- [YOUR GOAL]: Look through the data below and output, unchanged, every line from the one holding "الفضالي : وثيقة" through the one holding "welzijn: onmisbare aspecten voor een", inclusive. Skip the pictures.

- [AVAILABLE DATA]:
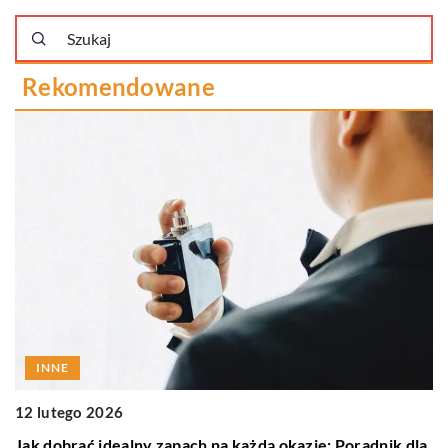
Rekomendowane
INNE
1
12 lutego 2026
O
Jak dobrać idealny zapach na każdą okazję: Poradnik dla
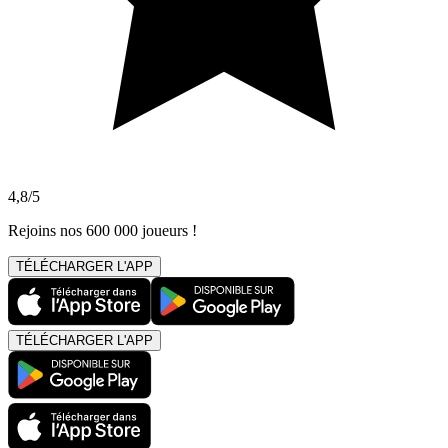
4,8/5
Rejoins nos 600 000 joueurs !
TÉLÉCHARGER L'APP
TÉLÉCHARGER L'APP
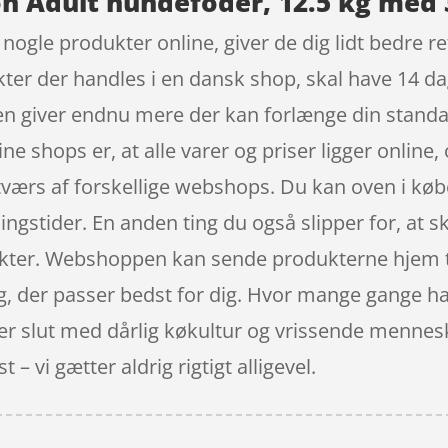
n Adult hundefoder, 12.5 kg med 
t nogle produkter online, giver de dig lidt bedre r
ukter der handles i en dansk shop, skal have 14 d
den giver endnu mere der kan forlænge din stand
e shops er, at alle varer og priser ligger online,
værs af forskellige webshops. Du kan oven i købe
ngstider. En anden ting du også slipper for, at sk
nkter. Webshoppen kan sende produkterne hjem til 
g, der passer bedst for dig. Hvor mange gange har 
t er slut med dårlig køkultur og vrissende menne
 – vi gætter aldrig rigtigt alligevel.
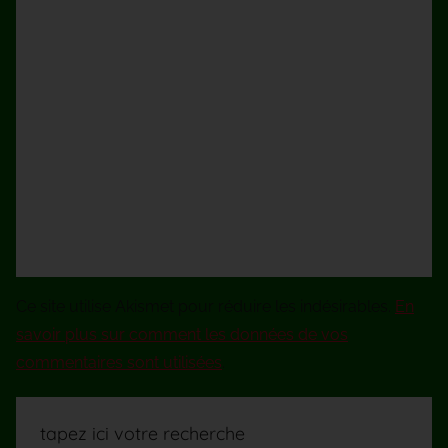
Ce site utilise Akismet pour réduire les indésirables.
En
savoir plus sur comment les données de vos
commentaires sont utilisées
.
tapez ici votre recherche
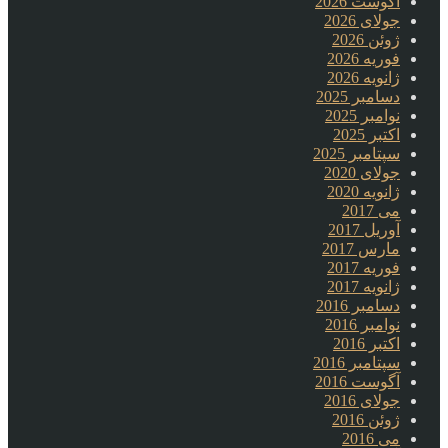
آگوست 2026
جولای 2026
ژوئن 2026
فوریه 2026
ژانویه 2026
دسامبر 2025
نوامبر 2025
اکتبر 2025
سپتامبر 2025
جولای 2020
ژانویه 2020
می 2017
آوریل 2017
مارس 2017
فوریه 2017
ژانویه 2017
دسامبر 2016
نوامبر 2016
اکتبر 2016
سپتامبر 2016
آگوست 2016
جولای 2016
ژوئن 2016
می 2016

* * *

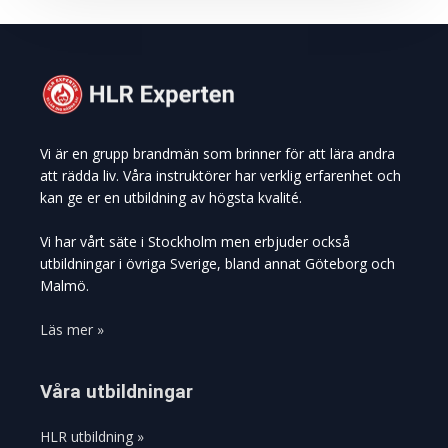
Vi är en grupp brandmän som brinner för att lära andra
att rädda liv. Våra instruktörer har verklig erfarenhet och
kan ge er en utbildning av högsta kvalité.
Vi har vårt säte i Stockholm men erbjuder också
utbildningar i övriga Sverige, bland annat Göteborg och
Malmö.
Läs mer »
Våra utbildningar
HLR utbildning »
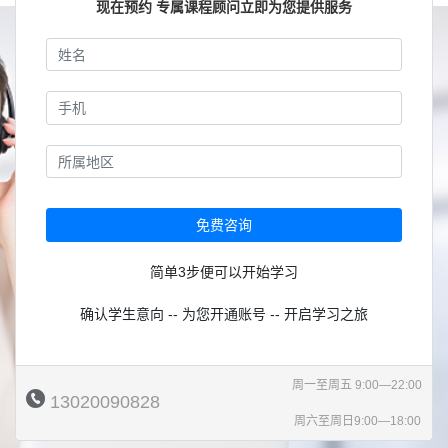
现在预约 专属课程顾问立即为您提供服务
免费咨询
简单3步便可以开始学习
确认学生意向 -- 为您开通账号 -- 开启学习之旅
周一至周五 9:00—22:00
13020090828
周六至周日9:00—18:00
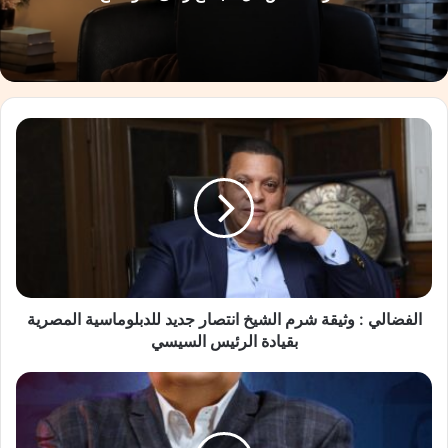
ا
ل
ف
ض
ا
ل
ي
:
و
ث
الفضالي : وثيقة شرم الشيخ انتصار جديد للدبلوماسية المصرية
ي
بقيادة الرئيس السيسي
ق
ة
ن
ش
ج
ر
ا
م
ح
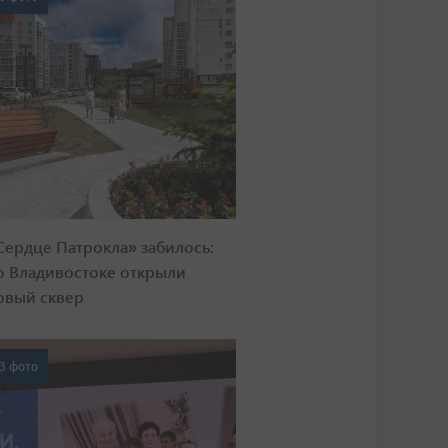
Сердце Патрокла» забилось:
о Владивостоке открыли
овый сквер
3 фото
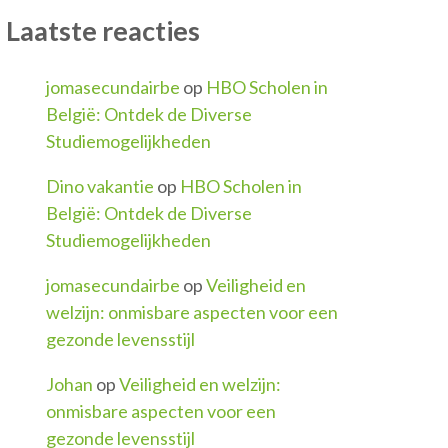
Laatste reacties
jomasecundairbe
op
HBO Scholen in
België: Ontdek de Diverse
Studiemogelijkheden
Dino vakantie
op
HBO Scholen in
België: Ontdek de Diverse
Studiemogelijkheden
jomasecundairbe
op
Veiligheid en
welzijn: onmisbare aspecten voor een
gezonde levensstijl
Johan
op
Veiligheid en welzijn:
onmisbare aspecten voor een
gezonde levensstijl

- [EXERCISE RESPONSE]:
الفضالي : وثيقة شرم الشيخ انتصار جديد للدبلوماسية المصرية
ي
بقيادة الرئيس السيسي
ق
ة
ن
ش
ج
ر
ا
م
ح
Сердце Патрокла» забилось:
о Владивостоке открыли
овый сквер
3 фото
Laatste reacties
jomasecundairbe
op
HBO Scholen in
België: Ontdek de Diverse
Studiemogelijkheden
Dino vakantie
op
HBO Scholen in
België: Ontdek de Diverse
Studiemogelijkheden
jomasecundairbe
op
Veiligheid en
welzijn: onmisbare aspecten voor een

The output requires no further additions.